Search This Blog

Saturday, September 25, 2010

Why Won't Americans Eat Their Veggies?

The NYT just published this interesting article about how Americans, despite all efforts to convince them otherwise, refuse to eat their vegetables (I combine the exception categories in one curved swoop: an older, well-educated, better-paid woman).

This fascinates me on a purely rhetorical level: here we have serious efforts of persuasion that fail, and fail again, and then fail some more.  I am also delighted by the Rockin' Baby Carrot Campaign, though I think reimagining baby carrots as junk food is probably NOT the wisest decision.  But who knows what works with kids these days? 

The two points that stand out for me beyond all the whining excuses are these: vegetables are expensive, and they require work to integrate them into a meal.  If we want more Americans to eat veggies, we first need to make them cheaper--rather than subsidizing processed foods that at once fatten us while starving us of vital nutrients, we should apply those subsidies to make vegetables cheaper (and the logical first place to start this is Food Stamps).  I really think that's the quickest and best fix.  But it'd also be good to teach America's children more about good eating habits--there is a clarity of mind in young people, who see things in Black and White, that makes them amenable to clear arguments about healthy choices, and they would take this propaganda home with them (childless that I am, I might be romanticizing America's youth--still, I have seen 9-year-olds that are remarkably receptive to anti-smoking arguments, for instance).  In the longterm, these children would also have the education about food to make better choices and avoid fad diets--this could be a comprehensive win.

All of this is fantasy territory, however.  The corporate food producers fattened and fed by subsidies will never let Congress make such a change, and even I can see that America's education system needs other fixes first, as we slide ever lower in reading and math.

2 comments:

  1. My oldest nephew (currently age 11) is an herbivore.
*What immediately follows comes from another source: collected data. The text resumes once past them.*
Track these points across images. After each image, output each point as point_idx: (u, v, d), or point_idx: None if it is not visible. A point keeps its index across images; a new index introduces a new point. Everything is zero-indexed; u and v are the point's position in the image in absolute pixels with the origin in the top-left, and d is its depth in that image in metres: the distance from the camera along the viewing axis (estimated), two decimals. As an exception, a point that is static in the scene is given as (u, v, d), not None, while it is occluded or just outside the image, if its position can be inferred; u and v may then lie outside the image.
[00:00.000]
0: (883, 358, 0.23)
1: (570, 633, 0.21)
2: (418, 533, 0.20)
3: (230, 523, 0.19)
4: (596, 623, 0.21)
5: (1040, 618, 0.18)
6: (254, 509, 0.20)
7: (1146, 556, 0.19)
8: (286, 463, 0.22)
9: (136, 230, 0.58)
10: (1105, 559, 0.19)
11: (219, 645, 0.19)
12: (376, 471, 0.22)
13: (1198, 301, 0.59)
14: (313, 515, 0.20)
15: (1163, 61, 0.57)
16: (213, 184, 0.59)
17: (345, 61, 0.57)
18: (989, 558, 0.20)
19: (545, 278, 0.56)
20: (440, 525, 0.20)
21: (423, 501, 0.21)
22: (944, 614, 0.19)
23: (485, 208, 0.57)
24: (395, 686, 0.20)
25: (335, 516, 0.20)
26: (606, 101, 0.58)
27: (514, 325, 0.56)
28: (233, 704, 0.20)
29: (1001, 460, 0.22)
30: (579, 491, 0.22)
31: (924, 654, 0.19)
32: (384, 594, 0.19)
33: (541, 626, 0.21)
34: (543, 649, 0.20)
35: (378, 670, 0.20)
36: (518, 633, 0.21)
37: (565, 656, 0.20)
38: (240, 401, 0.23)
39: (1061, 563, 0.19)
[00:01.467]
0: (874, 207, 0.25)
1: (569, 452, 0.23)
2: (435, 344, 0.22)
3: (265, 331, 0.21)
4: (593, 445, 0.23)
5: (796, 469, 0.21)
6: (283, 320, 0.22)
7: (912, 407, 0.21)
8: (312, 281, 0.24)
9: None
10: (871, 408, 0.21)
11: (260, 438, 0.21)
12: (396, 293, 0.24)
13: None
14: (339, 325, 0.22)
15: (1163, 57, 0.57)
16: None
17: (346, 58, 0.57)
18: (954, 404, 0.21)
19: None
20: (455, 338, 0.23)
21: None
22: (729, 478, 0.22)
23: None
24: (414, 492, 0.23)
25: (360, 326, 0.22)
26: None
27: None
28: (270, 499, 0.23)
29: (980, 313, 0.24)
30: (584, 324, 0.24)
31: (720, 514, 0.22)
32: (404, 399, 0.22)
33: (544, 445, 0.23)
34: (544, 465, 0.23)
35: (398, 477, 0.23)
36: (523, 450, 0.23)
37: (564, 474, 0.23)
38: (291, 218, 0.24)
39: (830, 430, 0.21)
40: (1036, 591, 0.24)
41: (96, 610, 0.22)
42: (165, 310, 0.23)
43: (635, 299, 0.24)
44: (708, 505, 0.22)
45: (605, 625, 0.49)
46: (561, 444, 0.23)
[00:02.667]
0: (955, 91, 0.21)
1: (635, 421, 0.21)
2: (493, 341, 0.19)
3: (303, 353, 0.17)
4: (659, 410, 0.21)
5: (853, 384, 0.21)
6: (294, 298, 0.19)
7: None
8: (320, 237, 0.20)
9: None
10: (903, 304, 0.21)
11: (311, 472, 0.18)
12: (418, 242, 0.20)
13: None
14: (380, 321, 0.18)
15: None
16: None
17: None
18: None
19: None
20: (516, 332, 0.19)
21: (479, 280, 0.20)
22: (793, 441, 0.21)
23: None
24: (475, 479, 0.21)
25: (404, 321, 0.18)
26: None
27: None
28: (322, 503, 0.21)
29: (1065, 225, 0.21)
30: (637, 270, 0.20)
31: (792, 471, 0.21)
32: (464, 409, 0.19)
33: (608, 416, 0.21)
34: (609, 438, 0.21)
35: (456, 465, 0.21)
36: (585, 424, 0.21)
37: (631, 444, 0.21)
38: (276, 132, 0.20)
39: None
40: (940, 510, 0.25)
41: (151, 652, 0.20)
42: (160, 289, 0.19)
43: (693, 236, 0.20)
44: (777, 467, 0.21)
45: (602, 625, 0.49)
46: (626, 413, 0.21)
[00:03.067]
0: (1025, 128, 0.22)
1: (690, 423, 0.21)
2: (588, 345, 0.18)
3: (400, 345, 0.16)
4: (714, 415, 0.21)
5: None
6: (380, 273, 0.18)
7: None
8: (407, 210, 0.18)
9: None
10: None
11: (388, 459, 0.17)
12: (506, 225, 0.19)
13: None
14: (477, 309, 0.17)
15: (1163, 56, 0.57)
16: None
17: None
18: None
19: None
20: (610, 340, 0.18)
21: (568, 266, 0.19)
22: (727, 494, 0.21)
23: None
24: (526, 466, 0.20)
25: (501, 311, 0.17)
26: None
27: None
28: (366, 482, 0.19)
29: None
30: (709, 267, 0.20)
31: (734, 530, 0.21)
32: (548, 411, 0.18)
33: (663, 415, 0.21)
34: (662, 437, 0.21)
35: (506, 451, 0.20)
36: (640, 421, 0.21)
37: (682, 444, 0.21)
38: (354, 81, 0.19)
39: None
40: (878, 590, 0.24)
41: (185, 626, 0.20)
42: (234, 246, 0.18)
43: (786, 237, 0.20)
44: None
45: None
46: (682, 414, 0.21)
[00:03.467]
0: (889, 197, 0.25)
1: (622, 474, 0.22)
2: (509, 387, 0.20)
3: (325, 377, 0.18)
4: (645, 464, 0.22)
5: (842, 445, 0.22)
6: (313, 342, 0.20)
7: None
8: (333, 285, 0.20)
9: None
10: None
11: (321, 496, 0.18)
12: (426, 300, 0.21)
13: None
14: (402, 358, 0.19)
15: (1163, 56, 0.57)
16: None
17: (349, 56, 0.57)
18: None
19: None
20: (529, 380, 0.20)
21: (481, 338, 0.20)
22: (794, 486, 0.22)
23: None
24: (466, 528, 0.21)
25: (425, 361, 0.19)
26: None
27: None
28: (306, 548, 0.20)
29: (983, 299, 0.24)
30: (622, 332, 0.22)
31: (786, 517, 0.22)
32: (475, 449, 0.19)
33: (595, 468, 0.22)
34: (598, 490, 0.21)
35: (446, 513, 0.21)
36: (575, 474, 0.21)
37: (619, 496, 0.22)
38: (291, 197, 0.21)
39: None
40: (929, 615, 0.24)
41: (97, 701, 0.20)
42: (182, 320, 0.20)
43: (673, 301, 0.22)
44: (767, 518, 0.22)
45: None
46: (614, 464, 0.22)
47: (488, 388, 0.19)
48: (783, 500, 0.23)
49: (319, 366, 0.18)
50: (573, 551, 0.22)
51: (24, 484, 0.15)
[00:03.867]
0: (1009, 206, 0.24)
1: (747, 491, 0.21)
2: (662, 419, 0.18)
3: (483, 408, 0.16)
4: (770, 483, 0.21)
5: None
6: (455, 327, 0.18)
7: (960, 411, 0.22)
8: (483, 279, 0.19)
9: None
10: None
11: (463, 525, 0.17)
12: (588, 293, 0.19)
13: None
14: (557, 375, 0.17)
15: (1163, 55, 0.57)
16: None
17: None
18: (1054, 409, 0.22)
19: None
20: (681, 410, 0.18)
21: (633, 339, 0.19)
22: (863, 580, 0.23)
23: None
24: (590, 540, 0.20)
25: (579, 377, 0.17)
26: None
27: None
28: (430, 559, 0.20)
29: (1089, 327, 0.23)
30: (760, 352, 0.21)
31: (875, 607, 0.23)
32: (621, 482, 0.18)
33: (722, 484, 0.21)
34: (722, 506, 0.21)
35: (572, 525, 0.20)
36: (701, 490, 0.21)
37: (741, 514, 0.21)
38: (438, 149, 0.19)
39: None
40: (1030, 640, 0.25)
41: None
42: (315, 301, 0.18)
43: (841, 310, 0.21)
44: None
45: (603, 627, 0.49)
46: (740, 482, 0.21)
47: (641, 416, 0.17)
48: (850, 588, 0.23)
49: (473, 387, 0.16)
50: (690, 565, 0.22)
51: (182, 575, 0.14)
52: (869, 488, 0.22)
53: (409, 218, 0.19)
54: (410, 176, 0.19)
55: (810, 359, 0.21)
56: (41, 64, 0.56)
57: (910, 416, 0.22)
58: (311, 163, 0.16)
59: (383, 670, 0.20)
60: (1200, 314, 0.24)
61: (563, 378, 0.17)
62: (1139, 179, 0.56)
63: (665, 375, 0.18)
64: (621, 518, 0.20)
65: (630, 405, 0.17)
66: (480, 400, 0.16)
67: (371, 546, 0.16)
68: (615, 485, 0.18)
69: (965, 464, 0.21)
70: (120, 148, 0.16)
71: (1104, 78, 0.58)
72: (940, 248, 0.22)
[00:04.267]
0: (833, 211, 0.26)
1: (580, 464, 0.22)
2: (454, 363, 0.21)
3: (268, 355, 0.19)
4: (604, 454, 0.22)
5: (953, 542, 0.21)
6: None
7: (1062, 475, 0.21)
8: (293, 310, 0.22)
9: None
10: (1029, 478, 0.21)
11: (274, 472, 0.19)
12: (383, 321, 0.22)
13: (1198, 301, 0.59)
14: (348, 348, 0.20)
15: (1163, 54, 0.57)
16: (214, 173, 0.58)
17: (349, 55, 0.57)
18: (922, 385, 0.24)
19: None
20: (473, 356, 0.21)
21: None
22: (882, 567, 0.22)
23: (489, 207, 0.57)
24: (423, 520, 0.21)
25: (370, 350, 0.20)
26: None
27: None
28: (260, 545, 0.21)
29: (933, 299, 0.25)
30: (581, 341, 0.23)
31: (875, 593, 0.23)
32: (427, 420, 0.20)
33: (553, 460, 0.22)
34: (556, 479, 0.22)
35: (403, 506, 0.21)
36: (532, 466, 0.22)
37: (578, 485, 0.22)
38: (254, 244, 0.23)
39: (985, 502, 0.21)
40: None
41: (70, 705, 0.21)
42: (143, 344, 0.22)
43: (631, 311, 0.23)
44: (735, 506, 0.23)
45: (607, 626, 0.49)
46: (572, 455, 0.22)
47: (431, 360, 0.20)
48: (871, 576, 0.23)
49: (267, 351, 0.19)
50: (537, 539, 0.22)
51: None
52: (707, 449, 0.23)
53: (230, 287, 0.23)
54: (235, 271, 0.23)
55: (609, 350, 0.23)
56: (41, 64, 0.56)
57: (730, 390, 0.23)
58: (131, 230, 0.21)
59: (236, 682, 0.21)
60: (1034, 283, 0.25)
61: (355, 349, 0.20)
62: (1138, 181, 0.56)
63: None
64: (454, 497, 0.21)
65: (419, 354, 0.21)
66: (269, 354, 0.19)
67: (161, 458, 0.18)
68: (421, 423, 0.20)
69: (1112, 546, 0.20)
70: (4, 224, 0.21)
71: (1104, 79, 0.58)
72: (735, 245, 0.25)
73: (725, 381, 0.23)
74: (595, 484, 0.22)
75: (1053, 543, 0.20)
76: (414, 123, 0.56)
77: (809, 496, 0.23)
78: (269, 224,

He has ALWAYS preferred veggies over meat. My theory? He grew up with a mother and father whose primary food source is, you guessed it, veggies. My other nephew will not eat veggies. My theory? His parents are not veggie eaters. It has to start at home...but, it won't do any good if our school systems won't support those efforts. Also, I think people are intimidated by veggies because they don't know how to cook them. Sounds silly...but, it's true.

    ReplyDelete
  2. Oh, I absolutely agree that kids will eat what is expected of them. My older brother was the pickier eater of the two of us, but we always ate our vegetables because they were always around and served to us--well, except for the green peas. :)

    Veggies are harder--you have to prep them, flavor them, and cook them. I cooked vegetarian for years before I started cooking meat, and to this day I'm still floored by how much easier it can be to prepare a meat entree as opposed to a vegetarian one (one of the reasons why I'm more inclined to cook meat for myself). But as the article points out, even prepped veggies and pre-washed salads aren't enough to get people to start eating more vegetables.

    I am not sure in the end what is really needed to make us healthier, but it's a cultural thing rather than an individual one, much as the obesity epidemic is cultural. To my mind, when you have so many people fitting a pattern, you miss the forest for the trees when you blame it on individual choice.